:: TASK MATERIAL

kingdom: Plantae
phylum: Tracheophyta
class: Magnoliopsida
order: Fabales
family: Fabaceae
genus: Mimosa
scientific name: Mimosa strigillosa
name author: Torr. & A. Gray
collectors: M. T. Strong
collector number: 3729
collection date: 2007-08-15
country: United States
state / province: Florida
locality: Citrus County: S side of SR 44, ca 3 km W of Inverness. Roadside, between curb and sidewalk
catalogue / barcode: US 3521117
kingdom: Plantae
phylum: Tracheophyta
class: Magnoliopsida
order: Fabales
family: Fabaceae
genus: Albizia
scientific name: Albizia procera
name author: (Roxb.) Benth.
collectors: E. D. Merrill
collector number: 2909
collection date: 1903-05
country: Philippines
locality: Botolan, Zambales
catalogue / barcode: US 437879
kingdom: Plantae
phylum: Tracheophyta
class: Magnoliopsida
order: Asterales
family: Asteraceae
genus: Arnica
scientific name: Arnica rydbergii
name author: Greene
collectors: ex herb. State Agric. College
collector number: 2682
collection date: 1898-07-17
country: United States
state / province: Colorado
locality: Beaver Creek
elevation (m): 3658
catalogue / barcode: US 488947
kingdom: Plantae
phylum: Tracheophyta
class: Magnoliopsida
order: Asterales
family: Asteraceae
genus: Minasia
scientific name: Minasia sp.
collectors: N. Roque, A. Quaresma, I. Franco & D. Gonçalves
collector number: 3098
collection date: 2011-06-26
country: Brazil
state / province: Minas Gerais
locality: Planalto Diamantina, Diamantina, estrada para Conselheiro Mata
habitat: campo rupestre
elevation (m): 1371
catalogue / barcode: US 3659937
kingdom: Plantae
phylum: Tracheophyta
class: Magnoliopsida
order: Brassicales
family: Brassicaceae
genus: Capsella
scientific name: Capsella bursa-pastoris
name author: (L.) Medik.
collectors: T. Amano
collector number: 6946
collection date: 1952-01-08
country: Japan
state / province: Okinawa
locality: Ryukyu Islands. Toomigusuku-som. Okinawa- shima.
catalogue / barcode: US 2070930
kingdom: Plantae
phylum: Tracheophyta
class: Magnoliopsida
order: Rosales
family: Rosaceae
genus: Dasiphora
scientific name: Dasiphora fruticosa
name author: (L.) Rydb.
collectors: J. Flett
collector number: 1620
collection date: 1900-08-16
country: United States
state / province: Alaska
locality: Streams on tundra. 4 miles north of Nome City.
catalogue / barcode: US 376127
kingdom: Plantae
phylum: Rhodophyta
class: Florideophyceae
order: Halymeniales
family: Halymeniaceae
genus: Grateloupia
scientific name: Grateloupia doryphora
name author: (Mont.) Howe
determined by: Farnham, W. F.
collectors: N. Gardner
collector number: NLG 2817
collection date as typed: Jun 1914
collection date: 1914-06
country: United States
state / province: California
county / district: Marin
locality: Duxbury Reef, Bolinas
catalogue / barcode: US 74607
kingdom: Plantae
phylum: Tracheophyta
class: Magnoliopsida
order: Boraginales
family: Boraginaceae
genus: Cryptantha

::::

**TASK DIRECTIONS**
Put the rows into a numbered list, starting at the first one and ending at the line that contains "locality: Ryukyu Islands.". Leave out any blank lines.

**EXERCISE RESULT**
1. kingdom: Plantae
2. phylum: Tracheophyta
3. class: Magnoliopsida
4. order: Fabales
5. family: Fabaceae
6. genus: Mimosa
7. scientific name: Mimosa strigillosa
8. name author: Torr. & A. Gray
9. collectors: M. T. Strong
10. collector number: 3729
11. collection date: 2007-08-15
12. country: United States
13. state / province: Florida
14. locality: Citrus County: S side of SR 44, ca 3 km W of Inverness. Roadside, between curb and sidewalk
15. catalogue / barcode: US 3521117
16. kingdom: Plantae
17. phylum: Tracheophyta
18. class: Magnoliopsida
19. order: Fabales
20. family: Fabaceae
21. genus: Albizia
22. scientific name: Albizia procera
23. name author: (Roxb.) Benth.
24. collectors: E. D. Merrill
25. collector number: 2909
26. collection date: 1903-05
27. country: Philippines
28. locality: Botolan, Zambales
29. catalogue / barcode: US 437879
30. kingdom: Plantae
31. phylum: Tracheophyta
32. class: Magnoliopsida
33. order: Asterales
34. family: Asteraceae
35. genus: Arnica
36. scientific name: Arnica rydbergii
37. name author: Greene
38. collectors: ex herb. State Agric. College
39. collector number: 2682
40. collection date: 1898-07-17
41. country: United States
42. state / province: Colorado
43. locality: Beaver Creek
44. elevation (m): 3658
45. catalogue / barcode: US 488947
46. kingdom: Plantae
47. phylum: Tracheophyta
48. class: Magnoliopsida
49. order: Asterales
50. family: Asteraceae
51. genus: Minasia
52. scientific name: Minasia sp.
53. collectors: N. Roque, A. Quaresma, I. Franco & D. Gonçalves
54. collector number: 3098
55. collection date: 2011-06-26
56. country: Brazil
57. state / province: Minas Gerais
58. locality: Planalto Diamantina, Diamantina, estrada para Conselheiro Mata
59. habitat: campo rupestre
60. elevation (m): 1371
61. catalogue / barcode: US 3659937
62. kingdom: Plantae
63. phylum: Tracheophyta
64. class: Magnoliopsida
65. order: Brassicales
66. family: Brassicaceae
67. genus: Capsella
68. scientific name: Capsella bursa-pastoris
69. name author: (L.) Medik.
70. collectors: T. Amano
71. collector number: 6946
72. collection date: 1952-01-08
73. country: Japan
74. state / province: Okinawa
75. locality: Ryukyu Islands. Toomigusuku-som. Okinawa- shima.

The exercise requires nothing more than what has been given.